Today's women can confidently wear seamless dress shapewear with a smooth silhouette thanks to technology.

Compression Shapewear

The introduction of compression shapewear allows a woman to have a smooth silhouette in any outfit. Compression garments are designed with elastic materials that compress specific body areas to enhance a beautiful curve.

Did you know that shapewear can also help improve your posture? Compression garments like Colombiana fajas enhance posture, especially for people who sit for long periods of time.

Breathable Shapewear Fabric

Modern shapewear includes breathable shapewear designed with the best material to provide support and compression while allowing for free air circulation. Without this, you can suffer discomfort from all the sweating and lose confidence from body odor.

The breathable and lightweight fabric prevents overheating and discomfort, especially in hot weather. Comfortable shapewear allows you to wear it for prolonged periods. 

Customized Options

Most women used to hunt for customized options by simply looking up “a faja store near me” on their smartphones–fail to find any. Unlike before, you can now order full-body shapers at your desired compression level. You can also choose a design and size that best suits your body type.

Still, you can have faja shapers for bridal occasions to give you that perfect shape on your special day. Moreover, shapewear is not limited to women, as men's shapewear is available to provide a toned appearance. Visit her Perfect Shape website to see our customized collections. 

The Future of Shapewear

The Future of Shapewear


The future of shapewear is bright, as the market is projected to grow and reach up to USD 6.95 by 2030. Going by the current trend, the future of shapewear is moving towards more comfort and versatility. It is also moving toward seamless designs for various body types and sizes. 





Advancements in technology will continue pushing the shapewear industry forward. Through technology, designers can embed sensors to monitor the user's temperature and adjust accordingly.

The smart textiles can track biometric data and provide further insights into overall fitness and health. Using technology to order sexy shapewear online also makes garments easily accessible.


There is also a trend towards sustainable and eco-friendly materials in shapewear production. As the demand for sustainability continues, the future of shapewear will likely prioritize eco-friendly solutions. Most shapewear is made from synthetic materials that are not eco-friendly. 

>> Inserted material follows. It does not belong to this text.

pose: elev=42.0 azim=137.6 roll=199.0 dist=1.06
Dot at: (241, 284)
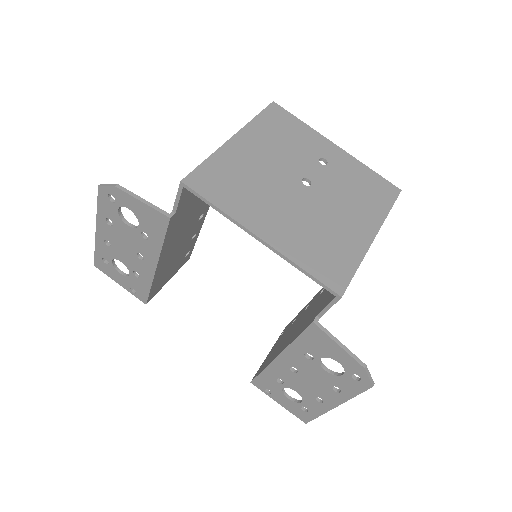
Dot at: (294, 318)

However, future designs might incorporate sustainable fabrics to reduce carbon footprints.

Focus on Health and Fitness

The future of shapewear will move beyond aesthetics and promote health and fitness. Shapewear designers provide garments that provide support and compression during workouts.

These garments are made using breathable materials to keep the wearer comfortable. Shapewear will also focus on posture correction and technology that tracks exercise performance. The focus on health boosts confidence for users.

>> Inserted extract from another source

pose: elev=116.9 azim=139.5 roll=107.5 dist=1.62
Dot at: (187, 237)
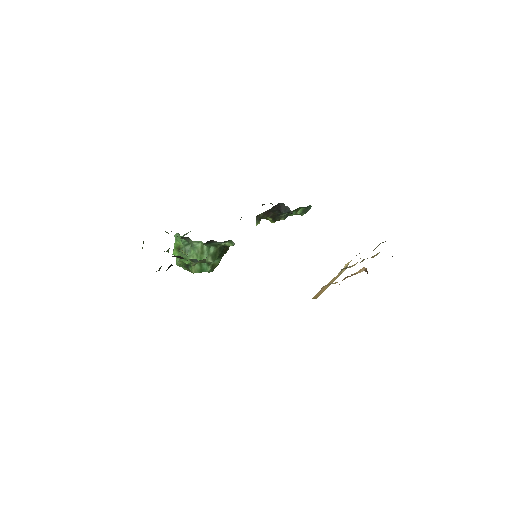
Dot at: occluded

With the recent shift to body positivity and inclusion, the shapewear industry is expanding its range of sizes and designs. Instead of focusing on faja shapers that alter body shapes, the future will celebrate every body type. 

Designers have also made dress shapewear and other shapers available in various shades for every skin complexion. More shades ensure that shapewear is accessible to all.

At Perfect Shape, we have specialized collections designed for individual needs. 


The origin of shapewear can be traced to centuries ago, when the rich first used it. Since then, it has evolved one century after another to show its relevance. From Ancient Greek metallic garments to modern-day technology-enhanced shapewear fajas.

Shapewear has been around from restrictive corsets to modern-day compression faja shapers. 

As the industry advances technology to include different body types, shapes, and health needs, shapewear will be a game changer. With demands for aesthetics and body confidence, shapewear will continue changing to meet consumer needs.

The global market is continuously growing, and future shapewear designers will continue providing users with enhanced options.

As the world is changing, don't be left behind. Check out our revolutionized shapewear and stand out in confidence and elegance!